● **WHAT YOU SHOULD DO**: Rewrite all of the items below, swapping "wicker sofa" for "rattan sofa" and leaving everything else unchanged. Omit the pictures from your answer.

● **MATERIALS PROVIDED**:
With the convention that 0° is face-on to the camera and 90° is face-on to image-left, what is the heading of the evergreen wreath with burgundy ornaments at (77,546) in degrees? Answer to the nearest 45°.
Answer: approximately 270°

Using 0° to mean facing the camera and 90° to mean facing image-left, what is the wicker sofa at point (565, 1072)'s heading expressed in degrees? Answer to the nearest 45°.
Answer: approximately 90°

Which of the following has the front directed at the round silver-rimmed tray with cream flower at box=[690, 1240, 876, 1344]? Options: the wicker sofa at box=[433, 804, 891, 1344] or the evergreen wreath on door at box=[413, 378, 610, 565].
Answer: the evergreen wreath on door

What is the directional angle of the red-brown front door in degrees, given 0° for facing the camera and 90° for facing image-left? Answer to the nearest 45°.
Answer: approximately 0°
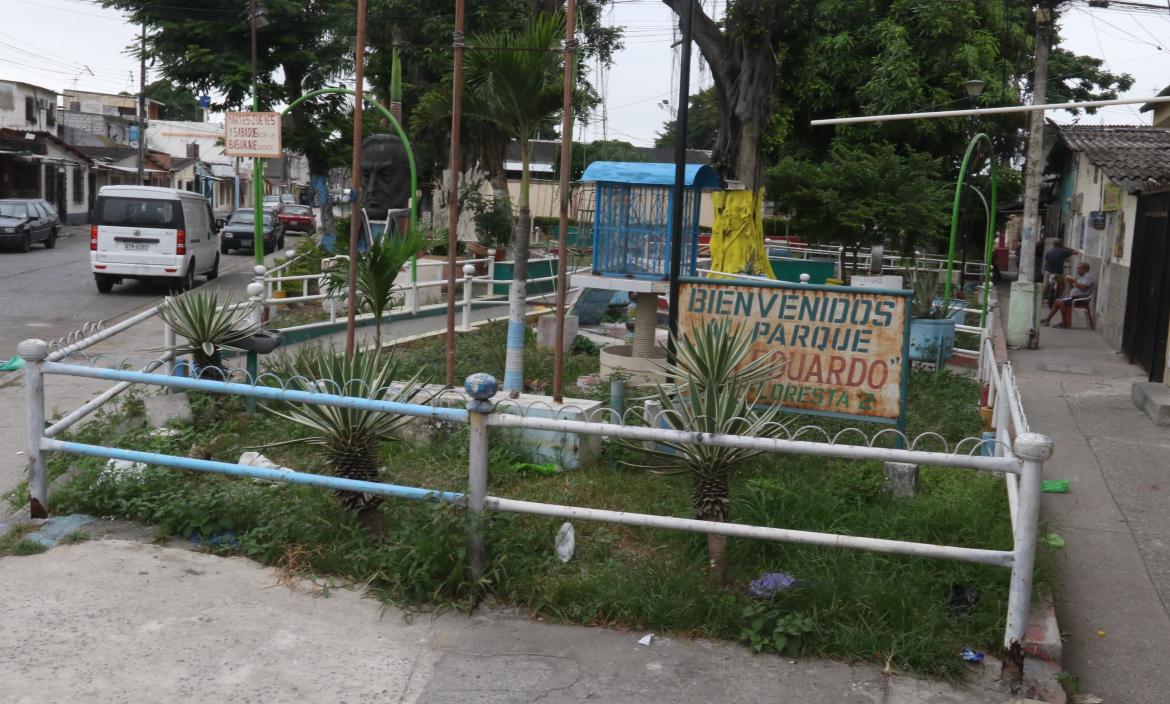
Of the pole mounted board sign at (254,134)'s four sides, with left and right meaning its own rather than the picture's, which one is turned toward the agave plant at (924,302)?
left

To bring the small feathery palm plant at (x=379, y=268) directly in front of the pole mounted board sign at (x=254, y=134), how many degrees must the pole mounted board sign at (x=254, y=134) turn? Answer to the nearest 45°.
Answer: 0° — it already faces it

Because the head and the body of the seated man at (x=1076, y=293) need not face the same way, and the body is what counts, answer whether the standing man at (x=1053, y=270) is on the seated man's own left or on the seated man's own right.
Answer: on the seated man's own right

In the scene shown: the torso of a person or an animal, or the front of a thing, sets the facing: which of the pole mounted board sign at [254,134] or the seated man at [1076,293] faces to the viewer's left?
the seated man

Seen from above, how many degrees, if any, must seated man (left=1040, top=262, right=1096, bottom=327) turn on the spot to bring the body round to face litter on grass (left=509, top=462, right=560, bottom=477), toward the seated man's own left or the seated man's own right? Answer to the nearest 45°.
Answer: approximately 90° to the seated man's own left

● **ANSWER FOR THIS EXERCISE**:
With the convention that 0° is face-on to the camera and 90° is face-on to image-left, what is the heading of the evergreen wreath with burgundy ornaments at (77,546) in degrees? Answer to the nearest 45°.
Answer: approximately 270°

Using 0° to mean facing the camera and 90° to mean facing image-left, what is the rattan sofa at point (565, 1072)'s heading expressed in degrees? Answer to the nearest 45°.
Answer: approximately 90°

Which of the following has the front directed at the round silver-rimmed tray with cream flower at box=[690, 1240, 876, 1344]? Options: the rattan sofa at box=[433, 804, 891, 1344] or the evergreen wreath on door at box=[413, 378, 610, 565].
Answer: the evergreen wreath on door

What is the directional angle of the red-brown front door in degrees, given 0° for facing the camera and 90° for facing image-left? Answer to the nearest 45°.
Answer: approximately 0°
Of the pole mounted board sign at (254,134)'s four sides, with left and right meaning its own rather than the picture's, which one is turned toward the agave plant at (924,302)?
left

To bring the small feathery palm plant at (x=379, y=268) directly in front of the pole mounted board sign at (x=254, y=134), how many degrees must the pole mounted board sign at (x=254, y=134) turn? Answer to the nearest 45°.
Answer: 0° — it already faces it

Because the head and the body of the seated man at (x=1076, y=293) need not face the same way, and the body is what counts, answer whether the standing man at (x=1053, y=270) is on the seated man's own left or on the seated man's own right.
Answer: on the seated man's own right

In the scene shown: the torso of a person or an animal, or the front of a thing, sets the facing: which of the pole mounted board sign at [254,134] or the seated man at [1076,293] faces to the viewer's left?
the seated man

Seen from above, how many degrees, if any, must seated man (left=1040, top=262, right=1096, bottom=327) turn on the spot to bring the body round to face litter on grass (left=509, top=462, right=560, bottom=477), toward the seated man's own left or the seated man's own right? Answer to the nearest 45°.
Answer: approximately 90° to the seated man's own left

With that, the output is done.